** Task instructions **
Using the listing, copy each whole line that features "Résidences".

- Opening Delimiter -

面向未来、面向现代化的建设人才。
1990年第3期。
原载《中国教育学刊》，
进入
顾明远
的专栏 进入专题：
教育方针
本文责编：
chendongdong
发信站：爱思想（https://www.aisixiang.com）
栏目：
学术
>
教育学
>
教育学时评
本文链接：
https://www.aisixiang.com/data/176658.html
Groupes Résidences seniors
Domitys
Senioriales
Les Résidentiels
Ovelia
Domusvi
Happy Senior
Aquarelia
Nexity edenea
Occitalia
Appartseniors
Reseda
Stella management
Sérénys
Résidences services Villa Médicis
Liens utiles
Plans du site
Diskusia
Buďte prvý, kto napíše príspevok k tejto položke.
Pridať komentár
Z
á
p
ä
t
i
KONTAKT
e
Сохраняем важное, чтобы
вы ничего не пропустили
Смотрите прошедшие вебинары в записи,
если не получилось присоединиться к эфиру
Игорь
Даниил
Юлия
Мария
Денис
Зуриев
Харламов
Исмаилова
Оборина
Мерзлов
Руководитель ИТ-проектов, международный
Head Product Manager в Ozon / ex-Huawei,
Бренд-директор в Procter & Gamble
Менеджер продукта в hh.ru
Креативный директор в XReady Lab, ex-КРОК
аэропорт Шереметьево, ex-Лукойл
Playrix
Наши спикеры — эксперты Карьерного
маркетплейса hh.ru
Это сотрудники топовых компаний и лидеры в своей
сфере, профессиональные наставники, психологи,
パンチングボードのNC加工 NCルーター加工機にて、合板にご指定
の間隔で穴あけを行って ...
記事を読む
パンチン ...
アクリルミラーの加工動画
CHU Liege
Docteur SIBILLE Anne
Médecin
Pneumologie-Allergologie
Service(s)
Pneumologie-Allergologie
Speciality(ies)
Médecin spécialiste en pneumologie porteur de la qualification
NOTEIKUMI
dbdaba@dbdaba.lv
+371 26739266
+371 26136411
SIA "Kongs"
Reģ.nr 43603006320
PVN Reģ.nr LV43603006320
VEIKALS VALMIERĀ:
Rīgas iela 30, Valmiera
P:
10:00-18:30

- Closing Delimiter -

** Your solution **
Groupes Résidences seniors
Résidences services Villa Médicis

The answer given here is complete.